The Yale School of Music’s Horowitz Piano Series presents the pianist Boris Berman in recital on Wednesday, November 12 at 7:30pm. Berman, hailed as “a Beethoven interpreter on the highest level of achievement” by the Daily Telegraph, will play music by Beethoven as well as by Stravinsky and Prokofiev.

The first half of the program focuses on Beethoven, opening with the Variations in F major, Op. 34, followed by the Variations and Fugue in E-flat major, Op. 35. The latter set is often called the “Eroica” Variations, since Beethoven wrote variations on the same theme for the finale of his Symphony No. 3, “Eroica,” the following year.

After intermission, the Russian-born pianist will play pieces by Stravinsky and Prokofiev.

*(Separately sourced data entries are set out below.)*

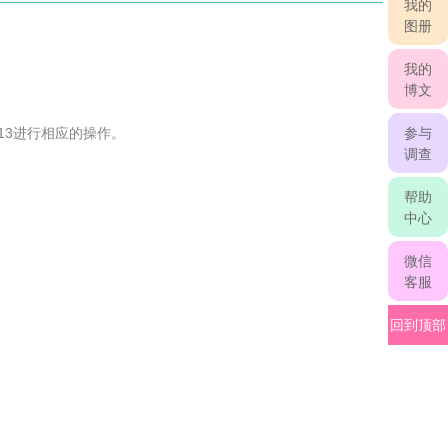
我的
图册
我的
博文
参与
813进行相应的操作。
调查
帮助
中心
微信
客服
回到顶部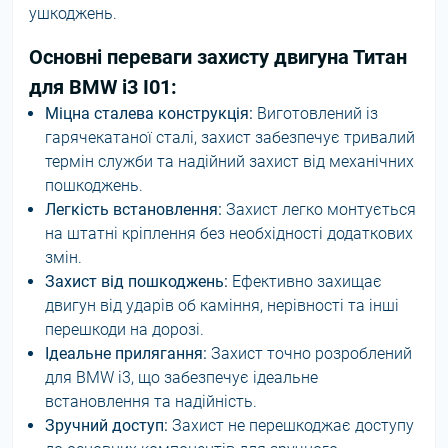
ушкоджень.
Основні переваги захисту двигуна Титан
для BMW i3 I01:
Міцна сталева конструкція:
Виготовлений із
гарячекатаної сталі, захист забезпечує тривалий
термін служби та надійний захист від механічних
пошкоджень.
Легкість встановлення:
Захист легко монтується
на штатні кріплення без необхідності додаткових
змін.
Захист від пошкоджень:
Ефективно захищає
двигун від ударів об каміння, нерівності та інші
перешкоди на дорозі.
Ідеальне прилягання:
Захист точно розроблений
для BMW i3, що забезпечує ідеальне
встановлення та надійність.
Зручний доступ:
Захист не перешкоджає доступу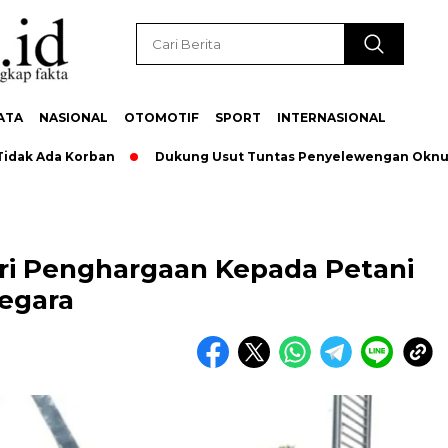
ATA
NASIONAL
OTOMOTIF
SPORT
INTERNASIONAL
 Ada Korban
Dukung Usut Tuntas Penyelewengan Oknum Pega
ri Penghargaan Kepada Petani
negara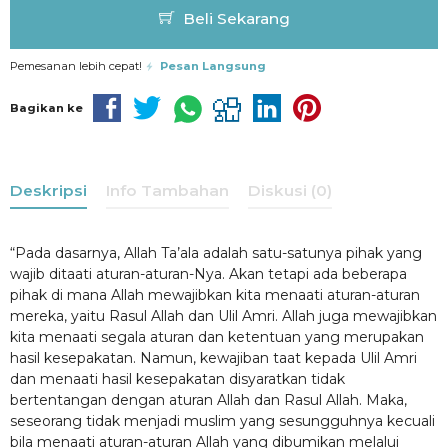
Beli Sekarang
Pemesanan lebih cepat!
Pesan Langsung
Bagikan ke
Deskripsi
Info Tambahan
Diskusi (0)
“Pada dasarnya, Allah Ta’ala adalah satu-satunya pihak yang
wajib ditaati aturan-aturan-Nya. Akan tetapi ada beberapa
pihak di mana Allah mewajibkan kita menaati aturan-aturan
mereka, yaitu Rasul Allah dan Ulil Amri. Allah juga mewajibkan
kita menaati segala aturan dan ketentuan yang merupakan
hasil kesepakatan. Namun, kewajiban taat kepada Ulil Amri
dan menaati hasil kesepakatan disyaratkan tidak
bertentangan dengan aturan Allah dan Rasul Allah. Maka,
seseorang tidak menjadi muslim yang sesungguhnya kecuali
bila menaati aturan-aturan Allah yang dibumikan melalui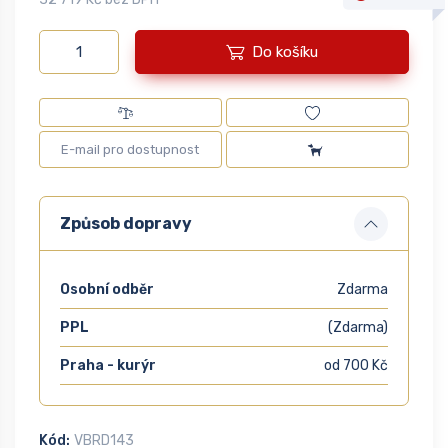
Do košíku
Způsob dopravy
Osobní odběr
Zdarma
PPL
(Zdarma)
Praha - kurýr
od 700 Kč
Kód:
VBRD143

Stravinky’s Serenade in A,  written in 1925, plays with 18th-century conventions in its neo-Classical style.

The concert concludes with two virtuosic Prokofiev pieces: the Sonata No. 5 in C major, written in 1923 and later revised; and the masterful Sonata No. 7 in B-flat major, Op. 83. Written in 1942, in the middle of World War II, the Seventh Sonata is viewed by some as an outlet for Prokofiev’s bitterness toward Stalin’s reign.